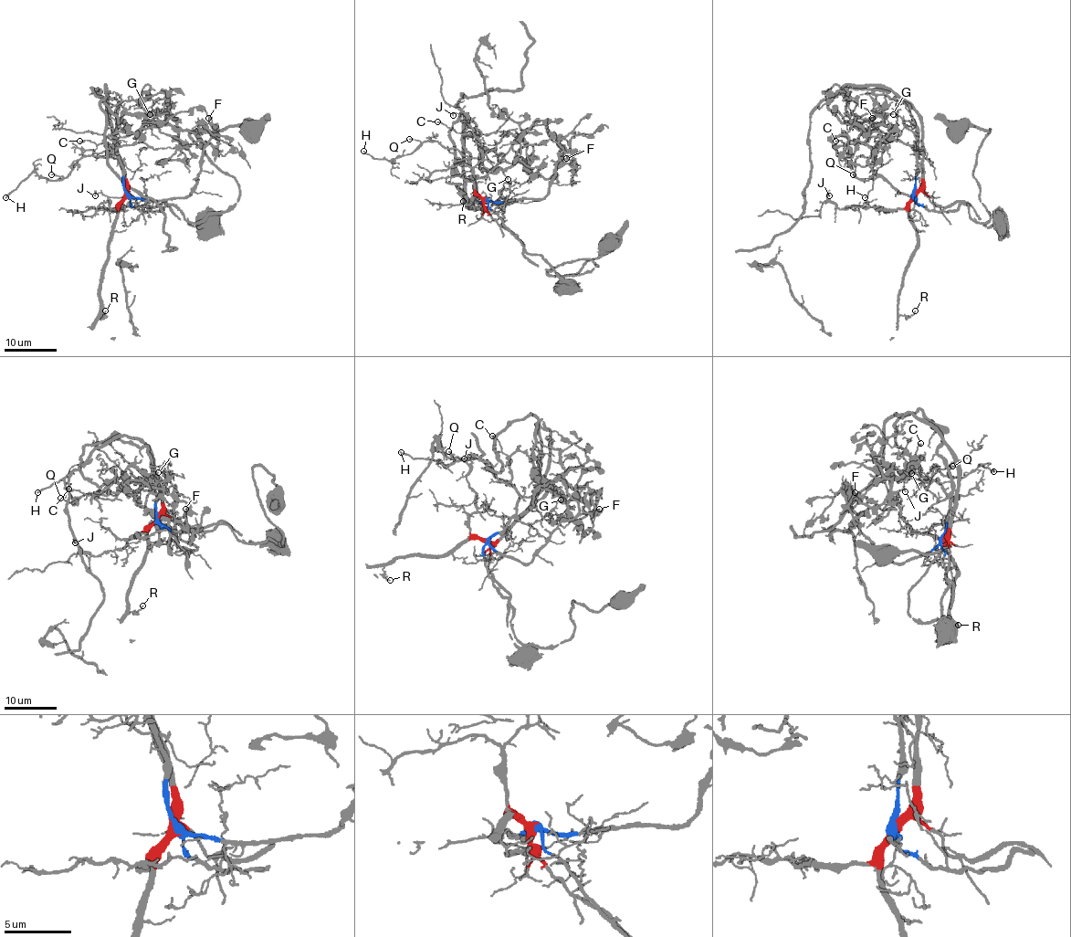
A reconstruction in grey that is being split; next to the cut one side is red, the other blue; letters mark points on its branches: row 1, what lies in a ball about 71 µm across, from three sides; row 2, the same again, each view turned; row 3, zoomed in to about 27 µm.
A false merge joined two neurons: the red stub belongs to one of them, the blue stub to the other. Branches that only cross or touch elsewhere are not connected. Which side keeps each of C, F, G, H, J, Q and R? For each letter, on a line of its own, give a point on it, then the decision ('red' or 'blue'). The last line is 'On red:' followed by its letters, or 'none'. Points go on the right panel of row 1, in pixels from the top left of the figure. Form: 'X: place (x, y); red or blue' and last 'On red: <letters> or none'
C: place (835, 141); blue
F: place (872, 118); blue
G: place (893, 114); blue
H: place (865, 197); blue
J: place (829, 195); red
Q: place (853, 174); blue
R: place (915, 310); red
On red: J, R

====

ABOUT THIS TASK: Every line from the one that has "A false merge" down to the last line above must be written out exactly, with both ends included and nothing else.

PROBLEM SOLUTION:
A false merge joined two neurons: the red stub belongs to one of them, the blue stub to the other. Branches that only cross or touch elsewhere are not connected. Which side keeps each of C, F, G, H, J, Q and R? For each letter, on a line of its own, give a point on it, then the decision ('red' or 'blue'). The last line is 'On red:' followed by its letters, or 'none'. Points go on the right panel of row 1, in pixels from the top left of the figure. Form: 'X: place (x, y); red or blue' and last 'On red: <letters> or none'
C: place (835, 141); blue
F: place (872, 118); blue
G: place (893, 114); blue
H: place (865, 197); blue
J: place (829, 195); red
Q: place (853, 174); blue
R: place (915, 310); red
On red: J, R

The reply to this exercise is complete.